Another paid consultant to the Monitor Group was Benjamin Barber, an author specializing in democracy promotion. Mr. Barber also served on the international advisory board of a human rights foundation overseen by Saif (who can be seen on a current YouTube video in his bunker, claiming that unrest in Libya has been highly exaggerated). In 2007, Mr. Barber penned an op-ed for the Washington Post in which he wrote that Libya under Col.
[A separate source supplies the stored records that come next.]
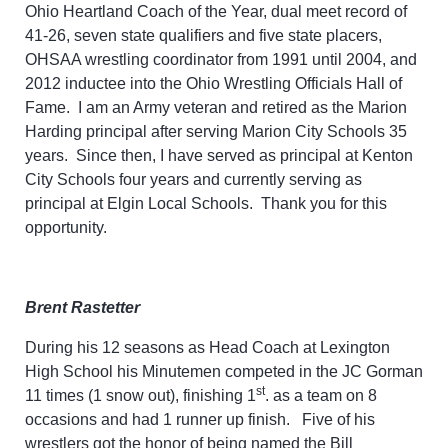
Ohio Heartland Coach of the Year, dual meet record of
41-26, seven state qualifiers and five state placers,
OHSAA wrestling coordinator from 1991 until 2004, and
2012 inductee into the Ohio Wrestling Officials Hall of
Fame. I am an Army veteran and retired as the Marion
Harding principal after serving Marion City Schools 35
years. Since then, I have served as principal at Kenton
City Schools four years and currently serving as
principal at Elgin Local Schools. Thank you for this
opportunity.
Brent Rastetter
During his 12 seasons as Head Coach at Lexington
High School his Minutemen competed in the JC Gorman
st
11 times (1 snow out), finishing 1
. as a team on 8
occasions and had 1 runner up finish. Five of his
wrestlers got the honor of being named the Bill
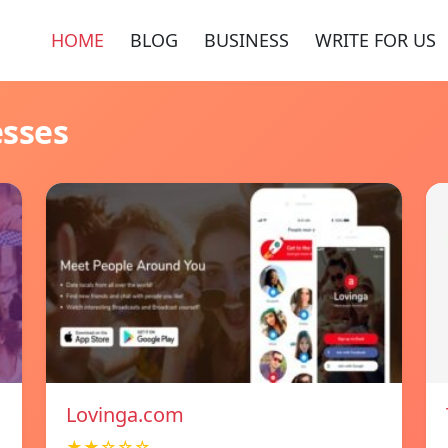
HOME
BLOG
BUSINESS
WRITE FOR US
esses
Lovinga.com
★★☆☆☆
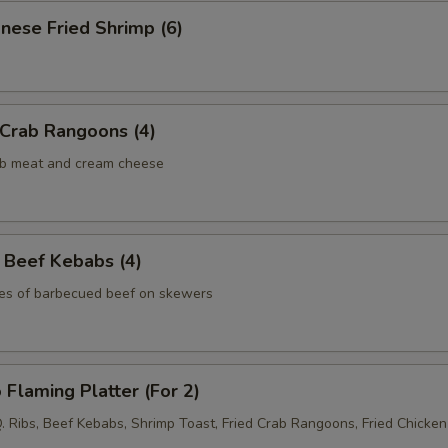
nese Fried Shrimp (6)
 Crab Rangoons (4)
rab meat and cream cheese
 Beef Kebabs (4)
ces of barbecued beef on skewers
 Flaming Platter (For 2)
Q. Ribs, Beef Kebabs, Shrimp Toast, Fried Crab Rangoons, Fried Chicke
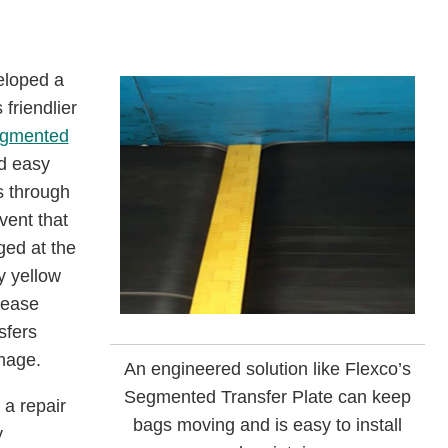
veloped a
 friendlier
gmented
d easy
s through
vent that
ged at the
y yellow
lease
sfers
mage.
An engineered solution like Flexco’s
Segmented Transfer Plate can keep
 a repair
bags moving and is easy to install
y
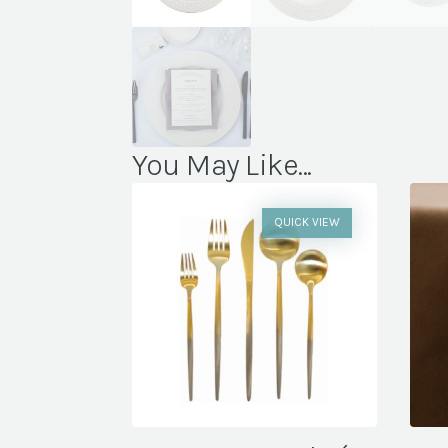
You May Like...
QUICK VIEW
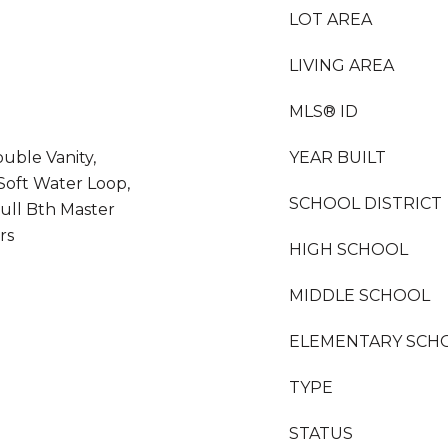
LOT AREA
LIVING AREA
MLS® ID
uble Vanity,
YEAR BUILT
, Soft Water Loop,
SCHOOL DISTRICT
Full Bth Master
rs
HIGH SCHOOL
MIDDLE SCHOOL
ELEMENTARY SCH
TYPE
STATUS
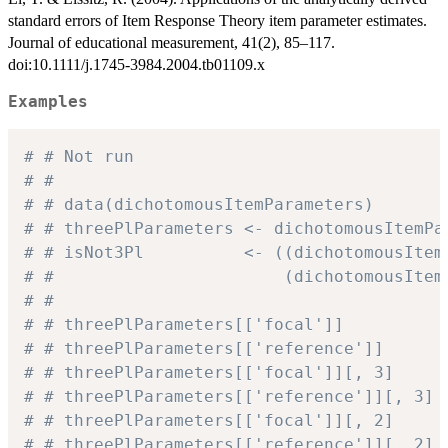
standard errors of Item Response Theory item parameter estimates.
Journal of educational measurement, 41(2), 85–117.
doi:10.1111/j.1745-3984.2004.tb01109.x
Examples
# # Not run
# #
# # data(dichotomousItemParameters)
# # threePlParameters <- dichotomousItemPa
# # isNot3Pl          <- ((dichotomousItem
# #                       (dichotomousItem
# #
# # threePlParameters[['focal']]          
# # threePlParameters[['reference']]      
# # threePlParameters[['focal']][, 3]     
# # threePlParameters[['reference']][, 3] 
# # threePlParameters[['focal']][, 2]     
# # threePlParameters[['reference']][, 2] 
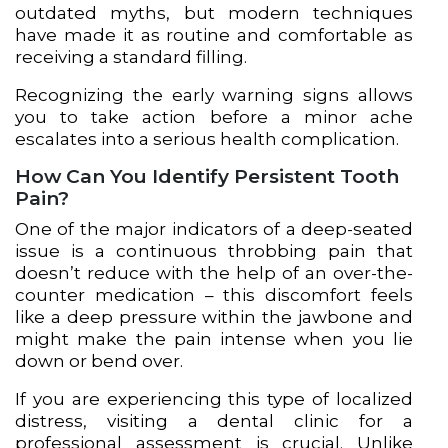
outdated myths, but modern techniques
have made it as routine and comfortable as
receiving a standard filling.
Recognizing the early warning signs allows
you to take action before a minor ache
escalates into a serious health complication.
How Can You Identify Persistent Tooth
Pain?
One of the major indicators of a deep-seated
issue is a continuous throbbing pain that
doesn’t reduce with the help of an over-the-
counter medication – this discomfort feels
like a deep pressure within the jawbone and
might make the pain intense when you lie
down or bend over.
If you are experiencing this type of localized
distress, visiting a dental clinic for a
professional assessment is crucial. Unlike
Gadhafi could become "the first Arab state to transition peacefully and without overt Western intervention to a stable, non-autocratic government." Then there's Anthony Giddens, a leading British intellectual, who made two sponsored trips to Libya and wrote, "As one-party states go, Libya is not especially repressive. Gadhafi seems genuinely popular." Francis Fukuyama and Richard Perle were other famous names who were "visitors," as Monitor referred to them.
At least Nelly and Mariah, along with Beyoncé, Lionel Richie, Jay-Z and Usher - who've also performed for the Gadhafi clan - held out for decent sums of money. I suspect the intellectuals came far more cheap. Nor have they (so far) admitted remorse for their shameless behaviour as the Loon of Libya's useful dupes. Perhaps they mistook a taste for Western pop music and a little window dressing for a sincere desire for reform. Shame on them. They should donate their blood money to genuine human rights, and apologize to the Libyan people.